The cutting was excavated entirely by manual labour using an army of navvies, with the exception of some minor use of explosives. Material was extracted from the cutting floor using "barrow runs" or "horse runs"—a wheelbarrow would be tethered to a horse at the top via a pulley and when the horse moved off the navvy would guide his wheelbarrow up the slope along a narrow plank of wood. The manoeuvre was dangerous and the barrow frequently came off the plank, spilling its contents, but only one fatal accident was recorded. The same technique was used elsewhere on the line, most famously at Tring and at Boxmoor Embankment just to the south. Unlike with some of the other cuttings on the line, especially further north at Roade Cutting, the construction at Tring proceeded reasonably smoothly and did not encounter any unexpected obstacles.
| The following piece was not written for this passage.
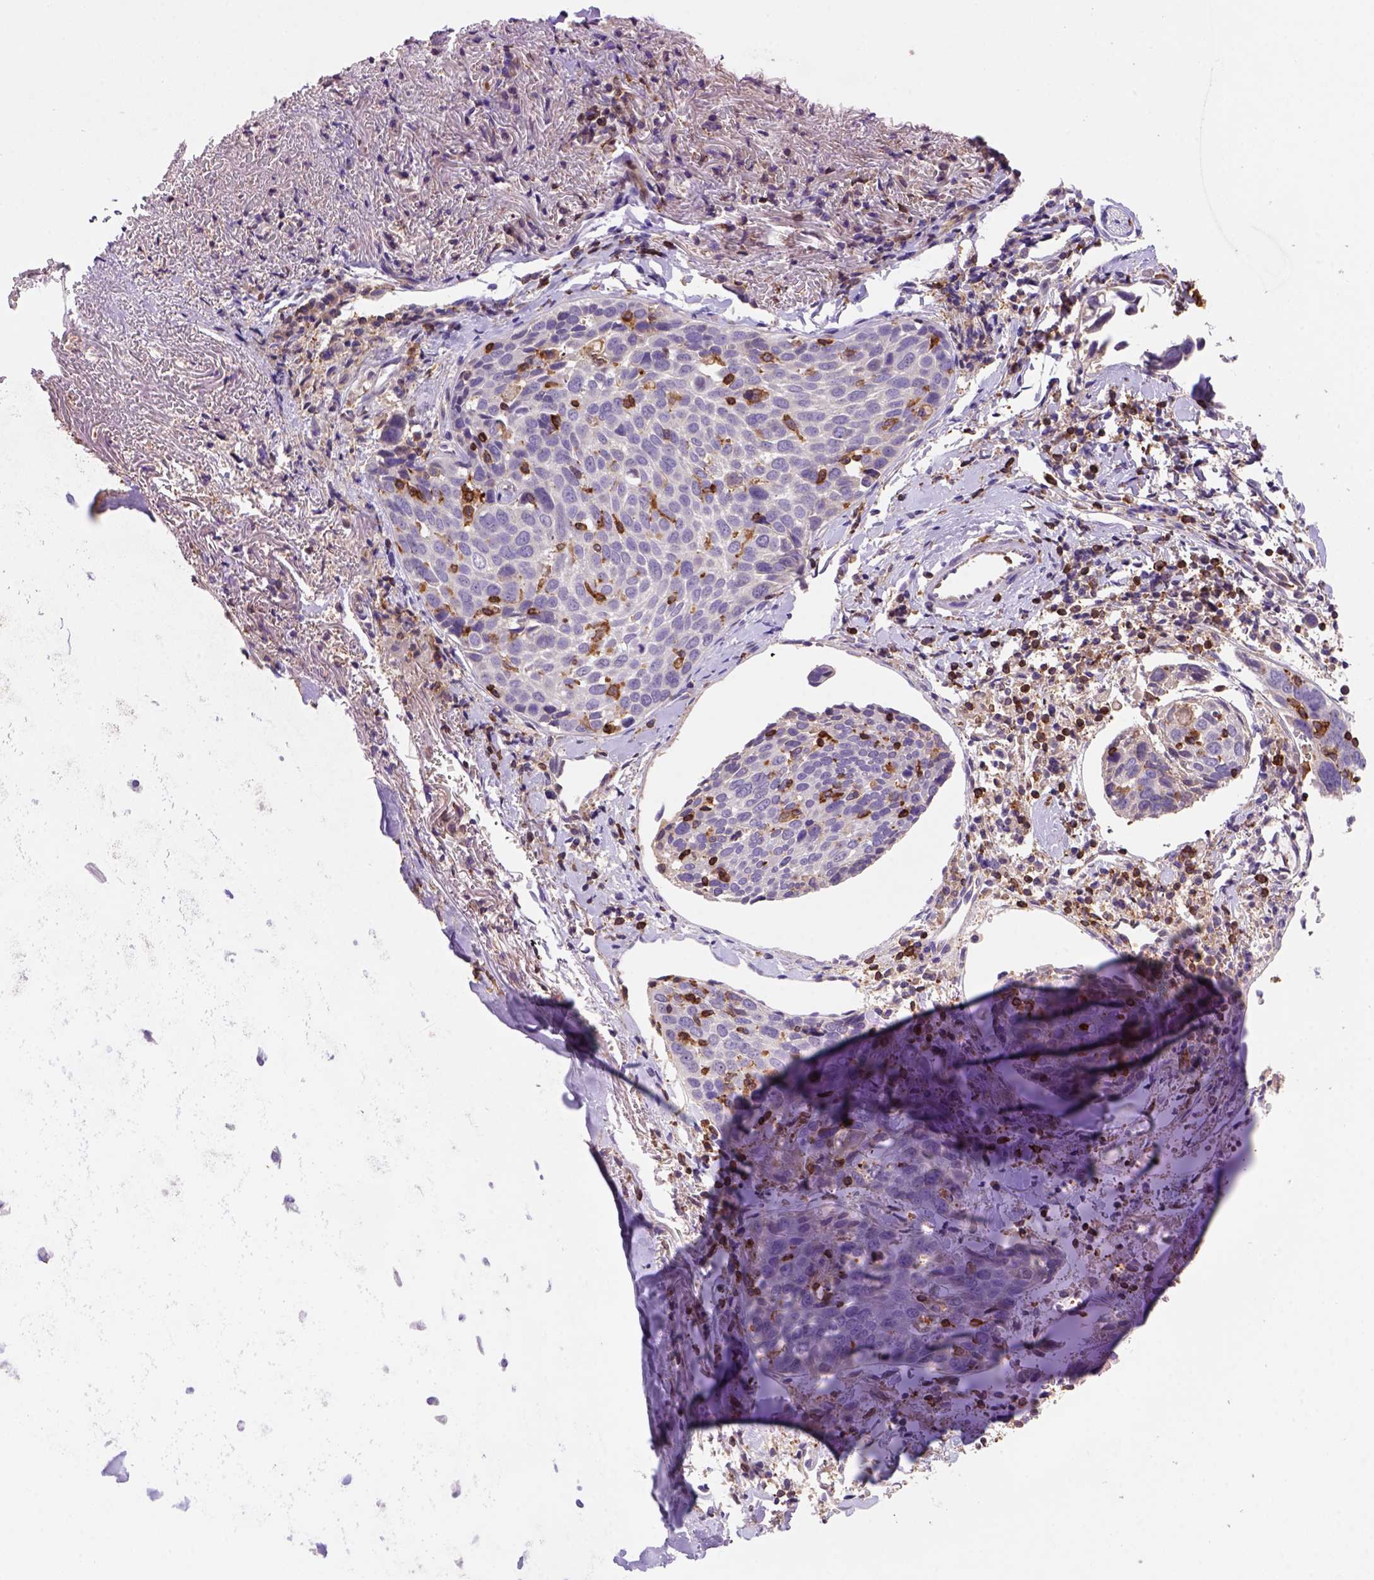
{"staining": {"intensity": "negative", "quantity": "none", "location": "none"}, "tissue": "lung cancer", "cell_type": "Tumor cells", "image_type": "cancer", "snomed": [{"axis": "morphology", "description": "Squamous cell carcinoma, NOS"}, {"axis": "topography", "description": "Lung"}], "caption": "IHC photomicrograph of neoplastic tissue: human lung cancer (squamous cell carcinoma) stained with DAB (3,3'-diaminobenzidine) exhibits no significant protein staining in tumor cells.", "gene": "INPP5D", "patient": {"sex": "male", "age": 57}}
John Cooke Bourne illustrated the cutting in his series of lithographs produced to commemorate the opening of the London and Birmingham. The work shows the cutting still under construction and places particular emphasis on the horse runs, which are seen running at regular intervals into the distance.

The line through the cutting was opened to traffic in 1837. The railway was triple-tracked in 1859 and then quadruple-tracked in 1876. The railway company did not procure any further land around the Tring Cutting; instead, it appears the sides were made even steeper and the additional tracks were fitted into the remaining space.